Tuesday, March 27, 2012

You people out in the rest of the world have really been busy in the last few days.

Mad props go to James Cameron and the whole Deepsea Challenger team that got the director of such fine films as “Aliens” and “The Abyss” to the bottom of the Mariana Trench in the first (solo) crewed dive to that challenging destination since 1960. They did some really cool engineering with the “vertical torpedo” concept for the vehicle, not to mention developing some new materials to enable the design to work. It was pretty exciting to sit here at the bottom of the planet working at my desk while getting updates about somebody traveling to the bottom of the ocean.

I'd like to also congratulate the people of Marion, Kansas and the other participants from hither and yon on their successful bid to set the world for the most people roasting marshmallows at a single venue. I think the estimate was somewhere around 1,400 people wielding sticks with molten sugar on the end. When life gives you a wind storm and a huge pile of debris, make s'mores. Hopefully Guinness will give them the thumbs up on the new world record (the first of its kind), and not disqualify them due to some arcane rule they just made up about judging giant marshmallow roasting events.

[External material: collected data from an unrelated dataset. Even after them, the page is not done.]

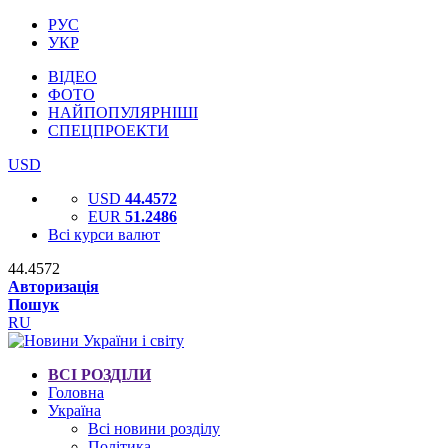
РУС
УКР
ВІДЕО
ФОТО
НАЙПОПУЛЯРНІШІ
СПЕЦПРОЕКТИ
USD
USD
44.4572
EUR
51.2486
Всі курси валют
44.4572
Авторизація
Пошук
RU
ВСІ РОЗДІЛИ
Головна
Україна
Всі новини розділу
Політика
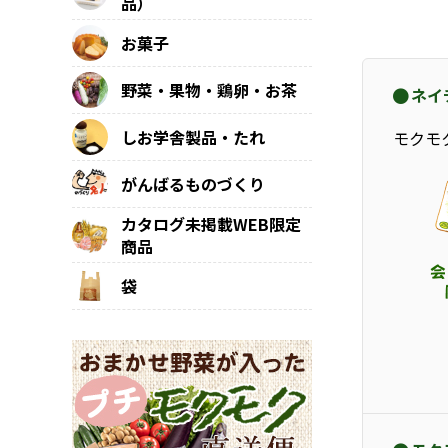
品）
お菓子
野菜・果物・鶏卵・お茶
ネイ
しお学舎製品・たれ
モクモ
がんばるものづくり
カタログ未掲載WEB限定
商品
袋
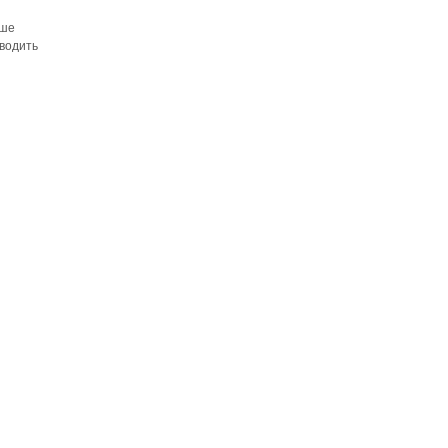
аше
водить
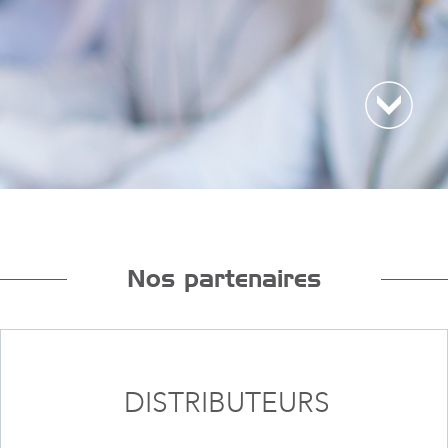
Nos partenaires
DISTRIBUTEURS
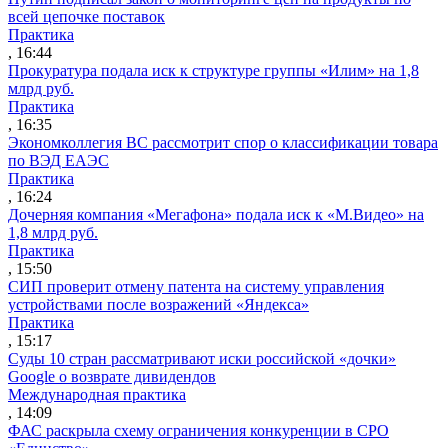
всей цепочке поставок
Практика
, 16:44
Прокуратура подала иск к структуре группы «Илим» на 1,8
млрд руб.
Практика
, 16:35
Экономколлегия ВС рассмотрит спор о классификации товара
по ВЭД ЕАЭС
Практика
, 16:24
Дочерняя компания «Мегафона» подала иск к «М.Видео» на
1,8 млрд руб.
Практика
, 15:50
СИП проверит отмену патента на систему управления
устройствами после возражений «Яндекса»
Практика
, 15:17
Суды 10 стран рассматривают иски российской «дочки»
Google о возврате дивидендов
Международная практика
, 14:09
ФАС раскрыла схему ограничения конкуренции в СРО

Peeking through the power plant plume toward the radomes and cargo berms:

Sunset colors from the roof while up doing the inspiring task of clearing bathroom and furnace vents:

Leaving ARO, with the nascent bump of its annual leeward drift:

Clearing skies yield some gorgeous colors as the sun continues its slide below the horizon. Temperatures did not fall off as rapidly as predicted last week, but a pretty big drop is possibly in the works for the next day or so. Word of developments for full-timer hiring across the contract turnover is starting to flow, but much remains TBD. This could get interesting.

“His resolve is not to seem, but to be, the best.”
~Aeschylus, The Seven Against Thebes

1 comment:

Charles Nehlig said...

Ethan You've identified the
Nascent Bump thanks. I've been watching for five months and wondering. Seeing you on the ice there coming and going is a good thing for advancing this phase of science.